Vandercook Company, No. 1, 170 U. S. 438,
170 U. S. 442,
to the right of a citizen of South Carolina to order from another
state, for his own use, merchandise, consisting of intoxicating
liquors, to be delivered in the State of South Carolina.
Coming to test the ruling of the court below by the settled
construction of the commerce clause of the Constitution, expounded
in the cases just reviewed, the error of its conclusion is
manifest. Those cases rested upon the broad principle of the
freedom of commerce between the states, and of the right of a
citizen of one state to freely contract to receive merchandise from
another state, and of the equal right of the citizen of a state to
contract to send merchandise into other states. They rested also
upon the obvious want of power of one state to destroy contracts
concerning interstate commerce, valid in the states where made.
******************************
Reproduce the opinion excerpt from the words "Vandercook Company, No." through "of South Carolina.", renaming "South Carolina" to "North Carolina" wherever it appears. The data after this point is unrelated to the opinion excerpt.

- Dataset excerpts:
******************************
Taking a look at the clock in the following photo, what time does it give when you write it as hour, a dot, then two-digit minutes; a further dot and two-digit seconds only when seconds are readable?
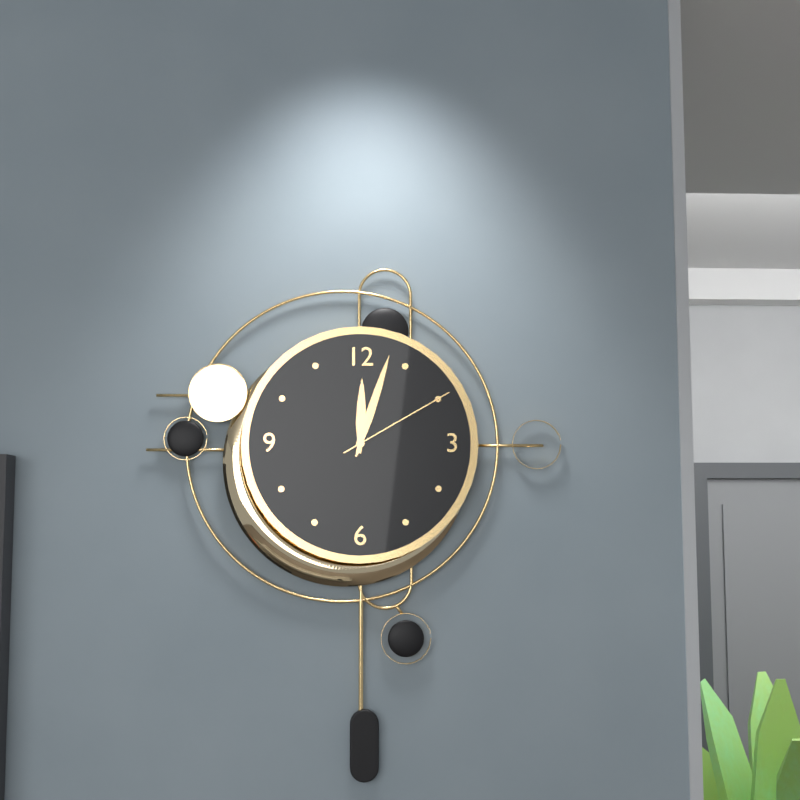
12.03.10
******************************
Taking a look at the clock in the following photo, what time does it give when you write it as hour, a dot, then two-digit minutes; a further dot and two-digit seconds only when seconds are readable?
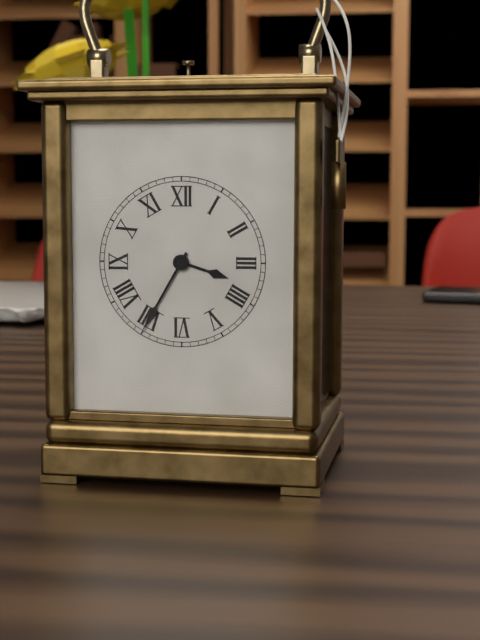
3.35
******************************
- Problem solution:
Vandercook Company, No. 1, 170 U. S. 438,
170 U. S. 442,
to the right of a citizen of North Carolina to order from another
state, for his own use, merchandise, consisting of intoxicating
liquors, to be delivered in the State of North Carolina.